● **Record set**
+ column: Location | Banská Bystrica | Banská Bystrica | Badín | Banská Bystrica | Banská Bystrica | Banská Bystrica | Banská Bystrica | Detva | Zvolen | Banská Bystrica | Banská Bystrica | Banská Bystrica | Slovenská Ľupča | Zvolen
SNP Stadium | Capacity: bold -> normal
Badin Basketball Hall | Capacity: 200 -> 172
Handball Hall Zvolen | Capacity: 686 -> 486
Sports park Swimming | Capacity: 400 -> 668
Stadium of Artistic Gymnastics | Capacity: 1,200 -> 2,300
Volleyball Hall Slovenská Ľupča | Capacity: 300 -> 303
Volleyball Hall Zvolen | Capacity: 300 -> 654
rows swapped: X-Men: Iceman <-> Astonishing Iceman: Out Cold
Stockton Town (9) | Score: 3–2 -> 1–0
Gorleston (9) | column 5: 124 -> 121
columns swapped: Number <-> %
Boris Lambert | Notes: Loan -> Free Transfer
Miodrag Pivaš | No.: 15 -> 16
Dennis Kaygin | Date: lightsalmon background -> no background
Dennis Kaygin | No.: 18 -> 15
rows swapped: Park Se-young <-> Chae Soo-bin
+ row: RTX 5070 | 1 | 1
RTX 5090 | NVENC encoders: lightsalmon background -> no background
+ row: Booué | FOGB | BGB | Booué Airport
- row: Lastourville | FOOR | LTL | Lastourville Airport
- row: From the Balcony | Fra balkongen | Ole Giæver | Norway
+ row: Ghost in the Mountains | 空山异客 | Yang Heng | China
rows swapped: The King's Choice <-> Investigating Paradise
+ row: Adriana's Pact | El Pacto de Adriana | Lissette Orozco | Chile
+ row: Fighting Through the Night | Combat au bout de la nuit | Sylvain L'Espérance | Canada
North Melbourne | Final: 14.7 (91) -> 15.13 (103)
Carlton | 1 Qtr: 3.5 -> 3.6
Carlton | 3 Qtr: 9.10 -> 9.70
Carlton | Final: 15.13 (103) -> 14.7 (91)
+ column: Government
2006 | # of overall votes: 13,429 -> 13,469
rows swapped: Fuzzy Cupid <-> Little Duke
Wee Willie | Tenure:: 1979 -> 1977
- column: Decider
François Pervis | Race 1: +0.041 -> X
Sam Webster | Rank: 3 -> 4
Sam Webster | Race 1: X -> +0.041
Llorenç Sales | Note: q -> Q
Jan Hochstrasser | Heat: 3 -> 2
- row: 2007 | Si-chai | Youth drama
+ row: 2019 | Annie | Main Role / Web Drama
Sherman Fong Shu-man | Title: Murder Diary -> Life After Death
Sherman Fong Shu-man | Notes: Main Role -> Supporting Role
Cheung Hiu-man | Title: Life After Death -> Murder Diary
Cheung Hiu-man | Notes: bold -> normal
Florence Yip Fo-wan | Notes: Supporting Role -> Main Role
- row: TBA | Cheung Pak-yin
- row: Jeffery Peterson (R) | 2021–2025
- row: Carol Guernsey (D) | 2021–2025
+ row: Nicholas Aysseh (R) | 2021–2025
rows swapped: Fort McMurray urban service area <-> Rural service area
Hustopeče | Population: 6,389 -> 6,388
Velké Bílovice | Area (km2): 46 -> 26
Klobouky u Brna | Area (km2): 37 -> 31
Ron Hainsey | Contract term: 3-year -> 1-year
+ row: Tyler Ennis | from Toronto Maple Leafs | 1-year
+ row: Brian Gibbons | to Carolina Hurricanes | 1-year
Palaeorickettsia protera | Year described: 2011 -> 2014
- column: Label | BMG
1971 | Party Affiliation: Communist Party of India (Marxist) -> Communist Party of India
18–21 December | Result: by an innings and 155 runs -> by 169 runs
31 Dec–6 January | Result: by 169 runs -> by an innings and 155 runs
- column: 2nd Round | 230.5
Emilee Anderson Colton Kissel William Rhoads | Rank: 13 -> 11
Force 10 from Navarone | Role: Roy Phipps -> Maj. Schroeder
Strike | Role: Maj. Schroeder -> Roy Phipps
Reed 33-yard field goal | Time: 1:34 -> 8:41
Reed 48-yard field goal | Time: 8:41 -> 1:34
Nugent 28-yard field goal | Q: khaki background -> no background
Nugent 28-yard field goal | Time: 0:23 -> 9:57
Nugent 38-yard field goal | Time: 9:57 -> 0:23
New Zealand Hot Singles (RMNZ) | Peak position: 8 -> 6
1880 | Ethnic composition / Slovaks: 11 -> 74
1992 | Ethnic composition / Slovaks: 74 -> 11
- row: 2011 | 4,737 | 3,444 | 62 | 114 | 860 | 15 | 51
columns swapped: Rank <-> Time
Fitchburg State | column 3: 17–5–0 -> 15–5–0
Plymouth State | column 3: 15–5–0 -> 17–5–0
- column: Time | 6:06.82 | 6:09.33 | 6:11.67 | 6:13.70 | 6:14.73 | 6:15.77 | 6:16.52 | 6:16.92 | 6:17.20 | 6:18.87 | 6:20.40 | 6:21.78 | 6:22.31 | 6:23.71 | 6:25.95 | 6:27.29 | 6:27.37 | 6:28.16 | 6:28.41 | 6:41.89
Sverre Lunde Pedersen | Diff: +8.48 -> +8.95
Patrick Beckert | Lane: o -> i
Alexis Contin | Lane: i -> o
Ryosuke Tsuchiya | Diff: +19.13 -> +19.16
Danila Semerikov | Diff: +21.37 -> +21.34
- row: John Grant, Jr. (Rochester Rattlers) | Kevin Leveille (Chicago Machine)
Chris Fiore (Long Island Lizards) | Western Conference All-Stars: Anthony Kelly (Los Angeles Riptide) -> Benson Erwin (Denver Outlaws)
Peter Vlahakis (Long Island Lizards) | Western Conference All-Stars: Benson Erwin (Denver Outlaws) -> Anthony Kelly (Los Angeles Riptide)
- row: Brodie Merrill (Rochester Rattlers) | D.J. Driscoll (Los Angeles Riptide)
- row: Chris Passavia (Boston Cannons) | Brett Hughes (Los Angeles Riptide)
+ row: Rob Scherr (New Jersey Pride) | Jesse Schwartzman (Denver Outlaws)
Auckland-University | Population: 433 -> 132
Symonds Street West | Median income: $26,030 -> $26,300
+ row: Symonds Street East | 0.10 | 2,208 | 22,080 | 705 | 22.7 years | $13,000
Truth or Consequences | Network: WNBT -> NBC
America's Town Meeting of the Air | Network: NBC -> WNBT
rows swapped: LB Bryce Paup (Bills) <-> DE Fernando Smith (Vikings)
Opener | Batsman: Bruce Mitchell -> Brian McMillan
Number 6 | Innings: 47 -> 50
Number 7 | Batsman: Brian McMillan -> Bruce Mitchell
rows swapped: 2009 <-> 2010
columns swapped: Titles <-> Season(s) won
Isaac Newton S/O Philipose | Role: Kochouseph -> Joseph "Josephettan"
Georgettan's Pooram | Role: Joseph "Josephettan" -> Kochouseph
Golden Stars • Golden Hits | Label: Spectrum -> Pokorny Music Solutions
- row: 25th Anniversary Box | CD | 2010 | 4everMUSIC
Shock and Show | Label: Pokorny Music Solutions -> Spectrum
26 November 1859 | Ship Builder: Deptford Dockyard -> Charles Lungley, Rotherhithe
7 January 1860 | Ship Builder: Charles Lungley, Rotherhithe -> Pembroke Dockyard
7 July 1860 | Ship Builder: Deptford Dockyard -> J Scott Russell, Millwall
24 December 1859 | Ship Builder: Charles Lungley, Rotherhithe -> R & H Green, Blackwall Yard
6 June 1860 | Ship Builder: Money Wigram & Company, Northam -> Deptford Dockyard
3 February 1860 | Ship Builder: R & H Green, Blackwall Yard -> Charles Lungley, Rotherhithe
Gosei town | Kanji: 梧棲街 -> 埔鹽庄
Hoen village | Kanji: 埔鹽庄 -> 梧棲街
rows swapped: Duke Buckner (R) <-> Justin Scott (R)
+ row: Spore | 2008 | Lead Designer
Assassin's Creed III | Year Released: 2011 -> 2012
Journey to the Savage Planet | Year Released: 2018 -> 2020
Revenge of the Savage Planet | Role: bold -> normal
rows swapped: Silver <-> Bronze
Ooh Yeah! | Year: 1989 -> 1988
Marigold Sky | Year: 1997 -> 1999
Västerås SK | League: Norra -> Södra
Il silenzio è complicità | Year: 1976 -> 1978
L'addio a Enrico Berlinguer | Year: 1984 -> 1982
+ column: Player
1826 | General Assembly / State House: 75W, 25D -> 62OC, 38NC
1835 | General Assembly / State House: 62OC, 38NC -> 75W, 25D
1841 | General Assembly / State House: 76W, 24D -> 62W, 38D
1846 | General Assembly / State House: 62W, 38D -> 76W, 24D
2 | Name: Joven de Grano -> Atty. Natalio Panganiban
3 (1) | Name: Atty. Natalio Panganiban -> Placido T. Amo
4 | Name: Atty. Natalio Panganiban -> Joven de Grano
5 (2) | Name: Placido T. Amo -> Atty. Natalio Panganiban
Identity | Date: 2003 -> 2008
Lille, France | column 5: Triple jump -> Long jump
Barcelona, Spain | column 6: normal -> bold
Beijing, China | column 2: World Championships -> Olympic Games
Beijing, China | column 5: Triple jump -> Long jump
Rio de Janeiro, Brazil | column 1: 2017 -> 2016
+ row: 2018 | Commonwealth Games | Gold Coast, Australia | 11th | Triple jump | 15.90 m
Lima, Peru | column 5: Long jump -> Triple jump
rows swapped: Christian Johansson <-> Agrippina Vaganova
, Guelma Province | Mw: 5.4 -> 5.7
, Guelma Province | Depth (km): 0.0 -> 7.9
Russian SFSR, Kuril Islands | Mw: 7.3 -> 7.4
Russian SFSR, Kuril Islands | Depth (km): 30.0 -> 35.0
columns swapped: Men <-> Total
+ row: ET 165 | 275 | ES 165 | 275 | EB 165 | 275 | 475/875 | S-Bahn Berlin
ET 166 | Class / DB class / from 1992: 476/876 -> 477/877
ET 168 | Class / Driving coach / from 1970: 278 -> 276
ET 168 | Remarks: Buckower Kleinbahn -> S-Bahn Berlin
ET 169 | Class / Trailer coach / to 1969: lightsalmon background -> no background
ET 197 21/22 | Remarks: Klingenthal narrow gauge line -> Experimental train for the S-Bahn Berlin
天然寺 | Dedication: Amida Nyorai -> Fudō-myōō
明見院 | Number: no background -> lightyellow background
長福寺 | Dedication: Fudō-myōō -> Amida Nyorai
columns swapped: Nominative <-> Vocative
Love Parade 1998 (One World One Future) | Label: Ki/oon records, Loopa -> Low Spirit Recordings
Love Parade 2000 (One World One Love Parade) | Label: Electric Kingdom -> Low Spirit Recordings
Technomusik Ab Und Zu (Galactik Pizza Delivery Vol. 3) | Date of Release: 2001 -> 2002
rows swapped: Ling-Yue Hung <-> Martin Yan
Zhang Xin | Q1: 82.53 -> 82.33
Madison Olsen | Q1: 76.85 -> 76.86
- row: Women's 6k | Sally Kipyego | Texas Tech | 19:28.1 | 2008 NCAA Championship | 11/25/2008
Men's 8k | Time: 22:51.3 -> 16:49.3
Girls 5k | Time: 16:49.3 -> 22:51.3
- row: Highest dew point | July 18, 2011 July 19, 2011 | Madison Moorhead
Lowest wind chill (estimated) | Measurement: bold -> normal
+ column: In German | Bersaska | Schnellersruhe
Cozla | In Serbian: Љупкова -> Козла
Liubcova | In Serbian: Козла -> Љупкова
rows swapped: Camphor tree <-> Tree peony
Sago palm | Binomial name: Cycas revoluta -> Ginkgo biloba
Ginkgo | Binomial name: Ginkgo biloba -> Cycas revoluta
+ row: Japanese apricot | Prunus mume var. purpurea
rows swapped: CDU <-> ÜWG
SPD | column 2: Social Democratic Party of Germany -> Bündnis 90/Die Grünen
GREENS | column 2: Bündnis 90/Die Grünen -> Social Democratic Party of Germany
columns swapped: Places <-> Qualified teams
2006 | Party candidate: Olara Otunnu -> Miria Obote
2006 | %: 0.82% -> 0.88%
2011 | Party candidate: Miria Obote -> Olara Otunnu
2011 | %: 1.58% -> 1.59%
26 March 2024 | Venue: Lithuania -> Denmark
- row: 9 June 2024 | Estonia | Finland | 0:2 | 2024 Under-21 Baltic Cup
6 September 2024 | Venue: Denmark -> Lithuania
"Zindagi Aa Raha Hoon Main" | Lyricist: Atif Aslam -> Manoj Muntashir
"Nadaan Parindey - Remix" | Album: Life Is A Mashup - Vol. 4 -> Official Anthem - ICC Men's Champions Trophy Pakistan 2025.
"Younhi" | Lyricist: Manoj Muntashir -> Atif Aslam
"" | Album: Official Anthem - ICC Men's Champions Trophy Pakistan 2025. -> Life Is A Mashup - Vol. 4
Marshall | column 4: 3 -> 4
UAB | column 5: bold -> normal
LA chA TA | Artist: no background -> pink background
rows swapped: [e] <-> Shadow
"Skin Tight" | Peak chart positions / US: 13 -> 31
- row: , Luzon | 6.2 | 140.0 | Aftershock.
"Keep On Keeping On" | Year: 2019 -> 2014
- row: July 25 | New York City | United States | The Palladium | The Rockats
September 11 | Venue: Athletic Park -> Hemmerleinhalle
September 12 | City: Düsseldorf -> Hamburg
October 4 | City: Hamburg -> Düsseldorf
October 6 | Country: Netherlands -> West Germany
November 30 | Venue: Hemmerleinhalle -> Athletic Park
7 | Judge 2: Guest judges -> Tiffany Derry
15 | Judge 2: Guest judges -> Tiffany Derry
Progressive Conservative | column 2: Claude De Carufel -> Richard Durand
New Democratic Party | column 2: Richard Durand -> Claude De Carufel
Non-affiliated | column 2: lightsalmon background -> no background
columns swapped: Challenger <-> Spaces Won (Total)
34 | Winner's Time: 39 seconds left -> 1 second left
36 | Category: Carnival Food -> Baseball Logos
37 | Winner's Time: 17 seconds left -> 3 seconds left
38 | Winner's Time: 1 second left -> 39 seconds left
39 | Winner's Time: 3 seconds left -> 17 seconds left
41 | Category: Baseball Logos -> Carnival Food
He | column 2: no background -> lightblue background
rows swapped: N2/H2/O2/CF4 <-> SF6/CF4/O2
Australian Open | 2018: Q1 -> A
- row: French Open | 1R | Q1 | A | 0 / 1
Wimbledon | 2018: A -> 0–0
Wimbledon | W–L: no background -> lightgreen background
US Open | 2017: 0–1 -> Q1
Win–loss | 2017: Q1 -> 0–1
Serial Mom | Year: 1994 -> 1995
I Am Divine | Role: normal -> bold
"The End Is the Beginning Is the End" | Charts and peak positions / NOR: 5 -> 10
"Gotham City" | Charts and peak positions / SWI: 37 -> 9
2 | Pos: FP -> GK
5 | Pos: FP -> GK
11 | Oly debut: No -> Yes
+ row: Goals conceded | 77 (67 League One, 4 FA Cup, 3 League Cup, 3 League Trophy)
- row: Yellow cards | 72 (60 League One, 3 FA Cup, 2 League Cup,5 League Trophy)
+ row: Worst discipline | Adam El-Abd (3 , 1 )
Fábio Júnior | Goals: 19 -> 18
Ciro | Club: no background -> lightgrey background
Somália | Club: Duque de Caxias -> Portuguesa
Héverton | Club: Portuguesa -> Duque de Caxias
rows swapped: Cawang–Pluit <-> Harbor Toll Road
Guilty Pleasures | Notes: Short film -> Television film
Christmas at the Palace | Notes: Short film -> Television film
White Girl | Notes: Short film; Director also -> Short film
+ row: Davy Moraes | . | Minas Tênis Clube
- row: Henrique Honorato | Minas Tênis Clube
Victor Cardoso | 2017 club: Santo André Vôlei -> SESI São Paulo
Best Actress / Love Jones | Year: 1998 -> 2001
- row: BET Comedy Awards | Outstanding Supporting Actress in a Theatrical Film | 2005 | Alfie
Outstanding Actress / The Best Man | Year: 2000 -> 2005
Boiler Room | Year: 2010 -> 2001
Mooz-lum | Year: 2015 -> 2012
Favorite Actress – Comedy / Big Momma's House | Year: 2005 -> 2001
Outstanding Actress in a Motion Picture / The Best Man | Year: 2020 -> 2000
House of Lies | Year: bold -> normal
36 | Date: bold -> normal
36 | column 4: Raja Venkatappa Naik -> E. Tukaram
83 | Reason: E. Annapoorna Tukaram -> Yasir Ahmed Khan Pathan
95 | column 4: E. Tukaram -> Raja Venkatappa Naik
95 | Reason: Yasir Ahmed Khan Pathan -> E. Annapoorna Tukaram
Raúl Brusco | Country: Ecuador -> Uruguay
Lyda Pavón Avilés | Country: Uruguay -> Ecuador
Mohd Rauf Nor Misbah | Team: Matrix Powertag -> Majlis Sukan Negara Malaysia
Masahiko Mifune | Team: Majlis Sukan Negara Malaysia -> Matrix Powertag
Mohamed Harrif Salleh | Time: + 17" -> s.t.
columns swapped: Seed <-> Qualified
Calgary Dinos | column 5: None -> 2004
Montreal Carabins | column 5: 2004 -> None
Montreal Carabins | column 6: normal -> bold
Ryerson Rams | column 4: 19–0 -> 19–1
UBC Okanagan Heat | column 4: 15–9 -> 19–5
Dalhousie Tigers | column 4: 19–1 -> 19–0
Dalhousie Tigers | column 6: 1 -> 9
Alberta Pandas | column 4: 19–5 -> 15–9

● **Aim**
Reproduce the records from their first line through the line containing "Cheung Hiu-man | Notes: bold -> normal", with both ends included.

● **Reply to the task**
+ column: Location | Banská Bystrica | Banská Bystrica | Badín | Banská Bystrica | Banská Bystrica | Banská Bystrica | Banská Bystrica | Detva | Zvolen | Banská Bystrica | Banská Bystrica | Banská Bystrica | Slovenská Ľupča | Zvolen
SNP Stadium | Capacity: bold -> normal
Badin Basketball Hall | Capacity: 200 -> 172
Handball Hall Zvolen | Capacity: 686 -> 486
Sports park Swimming | Capacity: 400 -> 668
Stadium of Artistic Gymnastics | Capacity: 1,200 -> 2,300
Volleyball Hall Slovenská Ľupča | Capacity: 300 -> 303
Volleyball Hall Zvolen | Capacity: 300 -> 654
rows swapped: X-Men: Iceman <-> Astonishing Iceman: Out Cold
Stockton Town (9) | Score: 3–2 -> 1–0
Gorleston (9) | column 5: 124 -> 121
columns swapped: Number <-> %
Boris Lambert | Notes: Loan -> Free Transfer
Miodrag Pivaš | No.: 15 -> 16
Dennis Kaygin | Date: lightsalmon background -> no background
Dennis Kaygin | No.: 18 -> 15
rows swapped: Park Se-young <-> Chae Soo-bin
+ row: RTX 5070 | 1 | 1
RTX 5090 | NVENC encoders: lightsalmon background -> no background
+ row: Booué | FOGB | BGB | Booué Airport
- row: Lastourville | FOOR | LTL | Lastourville Airport
- row: From the Balcony | Fra balkongen | Ole Giæver | Norway
+ row: Ghost in the Mountains | 空山异客 | Yang Heng | China
rows swapped: The King's Choice <-> Investigating Paradise
+ row: Adriana's Pact | El Pacto de Adriana | Lissette Orozco | Chile
+ row: Fighting Through the Night | Combat au bout de la nuit | Sylvain L'Espérance | Canada
North Melbourne | Final: 14.7 (91) -> 15.13 (103)
Carlton | 1 Qtr: 3.5 -> 3.6
Carlton | 3 Qtr: 9.10 -> 9.70
Carlton | Final: 15.13 (103) -> 14.7 (91)
+ column: Government
2006 | # of overall votes: 13,429 -> 13,469
rows swapped: Fuzzy Cupid <-> Little Duke
Wee Willie | Tenure:: 1979 -> 1977
- column: Decider
François Pervis | Race 1: +0.041 -> X
Sam Webster | Rank: 3 -> 4
Sam Webster | Race 1: X -> +0.041
Llorenç Sales | Note: q -> Q
Jan Hochstrasser | Heat: 3 -> 2
- row: 2007 | Si-chai | Youth drama
+ row: 2019 | Annie | Main Role / Web Drama
Sherman Fong Shu-man | Title: Murder Diary -> Life After Death
Sherman Fong Shu-man | Notes: Main Role -> Supporting Role
Cheung Hiu-man | Title: Life After Death -> Murder Diary
Cheung Hiu-man | Notes: bold -> normal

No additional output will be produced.